__Provided text__:
So move the fscrypt definitions to a new header <linux/fscrypt.h>.
For source compatibility with existing userspace programs, <linux/fs.h>
still includes the new header.
Signed-off-by: Eric Biggers <ebiggers@google.com>
---
MAINTAINERS | 1 +
include/linux/fscrypt.h | 1 +
include/uapi/linux/fs.h | 54 ++-----------------------------
include/uapi/linux/fscrypt.h | 61 ++++++++++++++++++++++++++++++++++++
4 files changed, 66 insertions(+), 51 deletions(-)

__Data excerpt__:
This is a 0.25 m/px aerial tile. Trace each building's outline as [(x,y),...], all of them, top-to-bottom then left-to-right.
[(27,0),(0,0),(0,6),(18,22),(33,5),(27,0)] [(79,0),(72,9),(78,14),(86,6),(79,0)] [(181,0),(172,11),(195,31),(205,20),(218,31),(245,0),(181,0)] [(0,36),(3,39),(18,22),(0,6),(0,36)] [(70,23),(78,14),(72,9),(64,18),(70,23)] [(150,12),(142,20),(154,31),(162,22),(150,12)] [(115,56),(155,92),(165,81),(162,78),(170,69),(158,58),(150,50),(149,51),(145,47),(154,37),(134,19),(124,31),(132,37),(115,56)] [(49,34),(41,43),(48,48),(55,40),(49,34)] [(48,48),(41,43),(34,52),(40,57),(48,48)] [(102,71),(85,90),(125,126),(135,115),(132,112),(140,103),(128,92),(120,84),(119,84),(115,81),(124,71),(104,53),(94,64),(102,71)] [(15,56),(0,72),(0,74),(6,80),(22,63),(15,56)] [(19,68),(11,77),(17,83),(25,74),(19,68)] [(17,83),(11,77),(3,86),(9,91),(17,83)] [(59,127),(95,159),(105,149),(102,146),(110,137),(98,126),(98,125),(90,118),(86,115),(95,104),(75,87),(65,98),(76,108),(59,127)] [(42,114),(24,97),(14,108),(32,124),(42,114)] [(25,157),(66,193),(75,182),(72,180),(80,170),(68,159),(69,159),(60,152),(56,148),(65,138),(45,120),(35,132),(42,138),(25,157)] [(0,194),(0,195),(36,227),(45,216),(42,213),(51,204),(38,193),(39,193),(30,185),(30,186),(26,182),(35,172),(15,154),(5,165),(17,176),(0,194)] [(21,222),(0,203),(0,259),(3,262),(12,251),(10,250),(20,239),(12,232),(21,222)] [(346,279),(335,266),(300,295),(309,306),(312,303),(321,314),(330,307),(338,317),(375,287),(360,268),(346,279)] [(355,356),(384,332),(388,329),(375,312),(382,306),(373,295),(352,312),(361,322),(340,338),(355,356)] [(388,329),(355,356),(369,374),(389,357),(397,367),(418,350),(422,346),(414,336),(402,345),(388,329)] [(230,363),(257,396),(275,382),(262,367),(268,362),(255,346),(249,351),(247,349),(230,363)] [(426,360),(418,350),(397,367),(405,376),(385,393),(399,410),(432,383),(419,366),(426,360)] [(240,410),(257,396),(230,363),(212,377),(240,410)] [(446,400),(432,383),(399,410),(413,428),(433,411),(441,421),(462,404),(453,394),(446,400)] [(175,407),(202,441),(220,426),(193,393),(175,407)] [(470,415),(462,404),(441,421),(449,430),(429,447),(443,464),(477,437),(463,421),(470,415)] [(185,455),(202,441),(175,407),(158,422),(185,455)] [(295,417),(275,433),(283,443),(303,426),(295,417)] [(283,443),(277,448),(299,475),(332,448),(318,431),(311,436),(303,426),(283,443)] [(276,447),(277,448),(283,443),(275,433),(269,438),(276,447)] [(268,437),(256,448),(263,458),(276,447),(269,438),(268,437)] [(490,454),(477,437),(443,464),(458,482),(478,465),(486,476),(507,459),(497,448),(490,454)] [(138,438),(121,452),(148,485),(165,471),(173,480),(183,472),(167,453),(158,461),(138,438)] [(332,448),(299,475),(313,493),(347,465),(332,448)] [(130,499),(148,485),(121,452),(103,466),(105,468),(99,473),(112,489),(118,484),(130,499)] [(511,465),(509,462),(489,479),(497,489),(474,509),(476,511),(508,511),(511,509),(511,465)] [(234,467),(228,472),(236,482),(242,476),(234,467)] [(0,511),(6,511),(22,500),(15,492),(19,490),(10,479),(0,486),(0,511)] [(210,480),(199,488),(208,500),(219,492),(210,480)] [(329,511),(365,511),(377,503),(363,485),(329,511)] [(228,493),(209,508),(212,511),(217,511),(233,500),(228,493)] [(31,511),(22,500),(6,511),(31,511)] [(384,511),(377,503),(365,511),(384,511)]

__Work to do__: Translate this sentence from the fscrypt patch description into Spanish: "For source compatibility with existing userspace programs, <linux/fs.h> still includes the new header."

__The answer__: Por compatibilidad del código fuente con los programas de espacio de usuario existentes, <linux/fs.h> sigue incluyendo la nueva cabecera.